━━━ INFORMATION PROVIDED ━━━
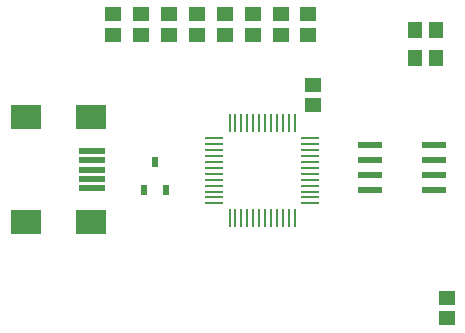
<source format=gtp>
G04 Layer_Color=8421504*
%FSLAX25Y25*%
%MOIN*%
G70*
G01*
G75*
%ADD10R,0.07874X0.02362*%
%ADD11R,0.05315X0.04528*%
%ADD12R,0.04528X0.05315*%
%ADD13R,0.02362X0.03543*%
%ADD14R,0.09842X0.07874*%
%ADD15R,0.09055X0.01968*%
%ADD16O,0.06102X0.00984*%
%ADD17O,0.00984X0.06102*%
D10*
X307874Y202658D02*
D03*
Y212657D02*
D03*
Y197658D02*
D03*
Y207658D02*
D03*
X286614Y202658D02*
D03*
Y207658D02*
D03*
Y197658D02*
D03*
Y212657D02*
D03*
D11*
X312205Y161811D02*
D03*
Y154921D02*
D03*
X266142Y249410D02*
D03*
Y256299D02*
D03*
X257087Y249311D02*
D03*
Y256201D02*
D03*
X229095Y249311D02*
D03*
Y256201D02*
D03*
X219724Y249311D02*
D03*
Y256201D02*
D03*
X247835Y249311D02*
D03*
Y256201D02*
D03*
X238464Y249311D02*
D03*
Y256201D02*
D03*
X200984Y249311D02*
D03*
Y256201D02*
D03*
X210354Y249311D02*
D03*
Y256201D02*
D03*
X267717Y232776D02*
D03*
Y225886D02*
D03*
D12*
X301673Y241634D02*
D03*
X308563D02*
D03*
X301772Y250886D02*
D03*
X308661D02*
D03*
D13*
X214961Y206890D02*
D03*
X218701Y197835D02*
D03*
X211221D02*
D03*
D14*
X171968Y186980D02*
D03*
Y222020D02*
D03*
X193622D02*
D03*
Y186980D02*
D03*
D15*
X194016Y210799D02*
D03*
Y207650D02*
D03*
Y204500D02*
D03*
Y201351D02*
D03*
Y198201D02*
D03*
D16*
X266535Y214862D02*
D03*
Y212894D02*
D03*
Y210925D02*
D03*
Y208957D02*
D03*
Y206988D02*
D03*
Y205020D02*
D03*
Y203051D02*
D03*
Y201083D02*
D03*
Y199114D02*
D03*
Y197146D02*
D03*
Y195177D02*
D03*
Y193209D02*
D03*
X234842D02*
D03*
Y195177D02*
D03*
Y197146D02*
D03*
Y199114D02*
D03*
Y201083D02*
D03*
Y203051D02*
D03*
Y205020D02*
D03*
Y206988D02*
D03*
Y208957D02*
D03*
Y210925D02*
D03*
Y212894D02*
D03*
Y214862D02*
D03*
D17*
X261516Y188189D02*
D03*
X259547D02*
D03*
X257579D02*
D03*
X255610D02*
D03*
X253642D02*
D03*
X251673D02*
D03*
X249705D02*
D03*
X247736D02*
D03*
X245768D02*
D03*
X243799D02*
D03*
X241831D02*
D03*
X239862D02*
D03*
Y219882D02*
D03*
X241831D02*
D03*
X243799D02*
D03*
X245768D02*
D03*
X247736D02*
D03*
X249705D02*
D03*
X251673D02*
D03*
X253642D02*
D03*
X255610D02*
D03*
X257579D02*
D03*
X259547D02*
D03*
X261516D02*
D03*
M02*

</source>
━━━
● THE TASK
The entries above are to be retyped exactly, with each picture left out.

● WRITTEN RESPONSE
<source format=gtp>
G04 Layer_Color=8421504*
%FSLAX25Y25*%
%MOIN*%
G70*
G01*
G75*
%ADD10R,0.07874X0.02362*%
%ADD11R,0.05315X0.04528*%
%ADD12R,0.04528X0.05315*%
%ADD13R,0.02362X0.03543*%
%ADD14R,0.09842X0.07874*%
%ADD15R,0.09055X0.01968*%
%ADD16O,0.06102X0.00984*%
%ADD17O,0.00984X0.06102*%
D10*
X307874Y202658D02*
D03*
Y212657D02*
D03*
Y197658D02*
D03*
Y207658D02*
D03*
X286614Y202658D02*
D03*
Y207658D02*
D03*
Y197658D02*
D03*
Y212657D02*
D03*
D11*
X312205Y161811D02*
D03*
Y154921D02*
D03*
X266142Y249410D02*
D03*
Y256299D02*
D03*
X257087Y249311D02*
D03*
Y256201D02*
D03*
X229095Y249311D02*
D03*
Y256201D02*
D03*
X219724Y249311D02*
D03*
Y256201D02*
D03*
X247835Y249311D02*
D03*
Y256201D02*
D03*
X238464Y249311D02*
D03*
Y256201D02*
D03*
X200984Y249311D02*
D03*
Y256201D02*
D03*
X210354Y249311D02*
D03*
Y256201D02*
D03*
X267717Y232776D02*
D03*
Y225886D02*
D03*
D12*
X301673Y241634D02*
D03*
X308563D02*
D03*
X301772Y250886D02*
D03*
X308661D02*
D03*
D13*
X214961Y206890D02*
D03*
X218701Y197835D02*
D03*
X211221D02*
D03*
D14*
X171968Y186980D02*
D03*
Y222020D02*
D03*
X193622D02*
D03*
Y186980D02*
D03*
D15*
X194016Y210799D02*
D03*
Y207650D02*
D03*
Y204500D02*
D03*
Y201351D02*
D03*
Y198201D02*
D03*
D16*
X266535Y214862D02*
D03*
Y212894D02*
D03*
Y210925D02*
D03*
Y208957D02*
D03*
Y206988D02*
D03*
Y205020D02*
D03*
Y203051D02*
D03*
Y201083D02*
D03*
Y199114D02*
D03*
Y197146D02*
D03*
Y195177D02*
D03*
Y193209D02*
D03*
X234842D02*
D03*
Y195177D02*
D03*
Y197146D02*
D03*
Y199114D02*
D03*
Y201083D02*
D03*
Y203051D02*
D03*
Y205020D02*
D03*
Y206988D02*
D03*
Y208957D02*
D03*
Y210925D02*
D03*
Y212894D02*
D03*
Y214862D02*
D03*
D17*
X261516Y188189D02*
D03*
X259547D02*
D03*
X257579D02*
D03*
X255610D02*
D03*
X253642D02*
D03*
X251673D02*
D03*
X249705D02*
D03*
X247736D02*
D03*
X245768D02*
D03*
X243799D02*
D03*
X241831D02*
D03*
X239862D02*
D03*
Y219882D02*
D03*
X241831D02*
D03*
X243799D02*
D03*
X245768D02*
D03*
X247736D02*
D03*
X249705D02*
D03*
X251673D02*
D03*
X253642D02*
D03*
X255610D02*
D03*
X257579D02*
D03*
X259547D02*
D03*
X261516D02*
D03*
M02*

</source>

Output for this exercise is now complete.